Building Data Product#

Overview#

The Building Data Product phase transforms your approved requirements into a fully functional data product through systematic development, testing, and deployment. This phase focuses on implementing robust data pipelines, establishing observability, and ensuring your data product meets all technical and business requirements.

What you will learn#

After completing this chapter, you will understand how to:

Implement secure data access patterns and connectivity to source systems
Build scalable data pipelines using modern ETL/ELT frameworks
Establish comprehensive observability and monitoring for your data products
Implement data quality controls and automated testing
Create proper documentation and data lineage tracking
Set up output ports for downstream consumption
Follow CI/CD best practices for data product deployment

Key Personas & Stakeholders - RACI Matrix#

Activity	Data Product Manager	Data Engineer	Solution Architect	DevOps Engineer	Data Analyst	Business Stakeholder
Pipeline Implementation	A	R	C	C	I	I
Data Quality Setup	C	R	C	I	A	C
Observability Implementation	C	R	A	R	I	I
Documentation Creation	A	R	C	I	C	C
Output Port Configuration	C	R	A	C	C	I
CI/CD Pipeline Setup	C	R	C	A	I	I
Testing & Validation	A	R	C	C	R	C

R = Responsible, A = Accountable, C = Consulted, I = Informed

Prerequisites#

Requirements: Requirements Specification approved by Product Owner and core stakeholders
Team Setup: Delivery team is defined, allocated, and has completed onboarding
Project Foundation: A Working Project and Code Repository created
Technical Access: All team members have Technical Prerequisites including:
- Databricks workspace access and configuration
- Required cloud platform permissions
- Development tools and IDE setup
Architecture: High-level architecture from feasibility assessment finalized

Step-by-Step Process#

Step 1: Secure Data Source Access#

Objective: Establish secure, reliable connections to all required data sources and validate data availability.

Identify and Access Data Sources:

Here are some common data sources you may need to connect to:
- Database systems: SQL Server, PostgreSQL, Oracle, MySQL
- Cloud storage: Azure Blob Storage, AWS S3, Google Cloud Storage
- APIs and web services: REST APIs, GraphQL endpoints, SOAP services
- File shares and data lakes: Network file systems, HDFS, Delta Lake
- Message queues: Kafka, Azure Service Bus, AWS SQS
Configure Authentication and Authorization:
- Set up service accounts with principle of least privilege
- Configure OAuth 2.0, API keys, or certificate-based authentication
- Avoid using Personal Access Tokens (PATs), use service principals or managed identities
Test Connectivity and Data Availability:
- Test authentication mechanisms in target environments
- Validate data schema and sample data
- Confirm data refresh schedules and availability windows
- Implement error handling for connection failures
Document Access Patterns and Requirements:

Define and document the following:
- Connection strings and authentication methods
- Data refresh schedules and availability windows
- Rate limits and usage quotas
- Error handling and retry policies
- Performance benchmarks and SLA requirements

The above should be part of your technical design specifications.

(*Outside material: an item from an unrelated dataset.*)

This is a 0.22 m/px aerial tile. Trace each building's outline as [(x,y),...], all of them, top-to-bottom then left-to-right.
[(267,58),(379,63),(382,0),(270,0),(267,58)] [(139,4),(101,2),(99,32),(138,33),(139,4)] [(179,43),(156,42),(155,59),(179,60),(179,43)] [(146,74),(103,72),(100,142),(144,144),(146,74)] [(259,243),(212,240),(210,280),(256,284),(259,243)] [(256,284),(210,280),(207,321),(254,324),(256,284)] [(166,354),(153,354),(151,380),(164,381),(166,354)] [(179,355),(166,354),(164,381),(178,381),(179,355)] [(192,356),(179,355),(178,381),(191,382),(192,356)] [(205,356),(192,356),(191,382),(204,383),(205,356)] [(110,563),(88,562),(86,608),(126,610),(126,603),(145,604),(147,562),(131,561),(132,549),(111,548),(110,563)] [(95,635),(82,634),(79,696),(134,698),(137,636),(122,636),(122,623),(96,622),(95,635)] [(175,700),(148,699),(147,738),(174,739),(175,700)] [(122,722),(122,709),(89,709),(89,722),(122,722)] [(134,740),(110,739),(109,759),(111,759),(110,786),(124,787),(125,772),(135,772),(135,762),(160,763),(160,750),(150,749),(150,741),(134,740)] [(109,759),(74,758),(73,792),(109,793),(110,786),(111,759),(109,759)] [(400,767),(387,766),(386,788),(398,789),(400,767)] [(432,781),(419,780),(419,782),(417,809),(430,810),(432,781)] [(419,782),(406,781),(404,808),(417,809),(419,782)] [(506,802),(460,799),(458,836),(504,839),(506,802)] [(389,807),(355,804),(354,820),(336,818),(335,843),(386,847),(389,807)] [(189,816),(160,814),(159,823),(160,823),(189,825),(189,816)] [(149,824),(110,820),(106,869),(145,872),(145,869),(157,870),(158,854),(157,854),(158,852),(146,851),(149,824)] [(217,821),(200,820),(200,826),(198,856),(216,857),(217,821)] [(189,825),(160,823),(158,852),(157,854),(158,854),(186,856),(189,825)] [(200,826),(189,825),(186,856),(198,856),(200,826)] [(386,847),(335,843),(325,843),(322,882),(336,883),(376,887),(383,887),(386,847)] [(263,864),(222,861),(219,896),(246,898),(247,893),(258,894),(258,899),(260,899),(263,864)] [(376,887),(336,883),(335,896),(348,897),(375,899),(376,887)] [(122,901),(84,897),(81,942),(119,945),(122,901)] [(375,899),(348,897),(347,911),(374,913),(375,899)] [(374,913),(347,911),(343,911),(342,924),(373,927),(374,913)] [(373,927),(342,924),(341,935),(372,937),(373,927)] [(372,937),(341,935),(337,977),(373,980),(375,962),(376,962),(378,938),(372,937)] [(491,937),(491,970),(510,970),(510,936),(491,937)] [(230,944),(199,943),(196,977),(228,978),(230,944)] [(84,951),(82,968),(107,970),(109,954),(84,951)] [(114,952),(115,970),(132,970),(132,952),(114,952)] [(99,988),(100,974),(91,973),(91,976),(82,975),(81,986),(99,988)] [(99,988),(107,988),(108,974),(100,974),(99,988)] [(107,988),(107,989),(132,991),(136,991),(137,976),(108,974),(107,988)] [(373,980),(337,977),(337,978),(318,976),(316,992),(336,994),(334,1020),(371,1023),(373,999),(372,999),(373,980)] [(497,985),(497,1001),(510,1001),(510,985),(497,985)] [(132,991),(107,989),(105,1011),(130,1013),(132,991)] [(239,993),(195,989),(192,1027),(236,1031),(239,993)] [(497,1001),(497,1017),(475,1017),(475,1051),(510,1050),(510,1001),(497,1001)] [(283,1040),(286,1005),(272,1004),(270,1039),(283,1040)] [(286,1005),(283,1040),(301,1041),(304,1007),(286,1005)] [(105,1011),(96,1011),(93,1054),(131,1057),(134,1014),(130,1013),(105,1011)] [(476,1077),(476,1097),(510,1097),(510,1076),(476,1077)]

You can document these in:

Manual setup: Create design_specifications.md under the documentation/ folder in your repository
Template-based setup: Use dc-template-core which provides structured documentation templates and placeholders for design specifications
Deployment documentation: Follow dc-release documentation guide for environment-specific configuration and deployment specifications

Security Best Practice

Use Databricks secrets or similar secret management services to store connection credentials. Never hardcode sensitive information in your code.

Example

Hold "Alt" / "Option" to enable Pan & Zoom

Tip

The dc-template-python-project provides a quick start template with a deployable python project setup where you can easily build these type of transformations for your use case.

Expected Outcome: Verified access to all data sources with documented connection patterns

Step 2: Implement Data Pipeline Architecture#

Objective: Build robust, scalable data pipelines following established patterns.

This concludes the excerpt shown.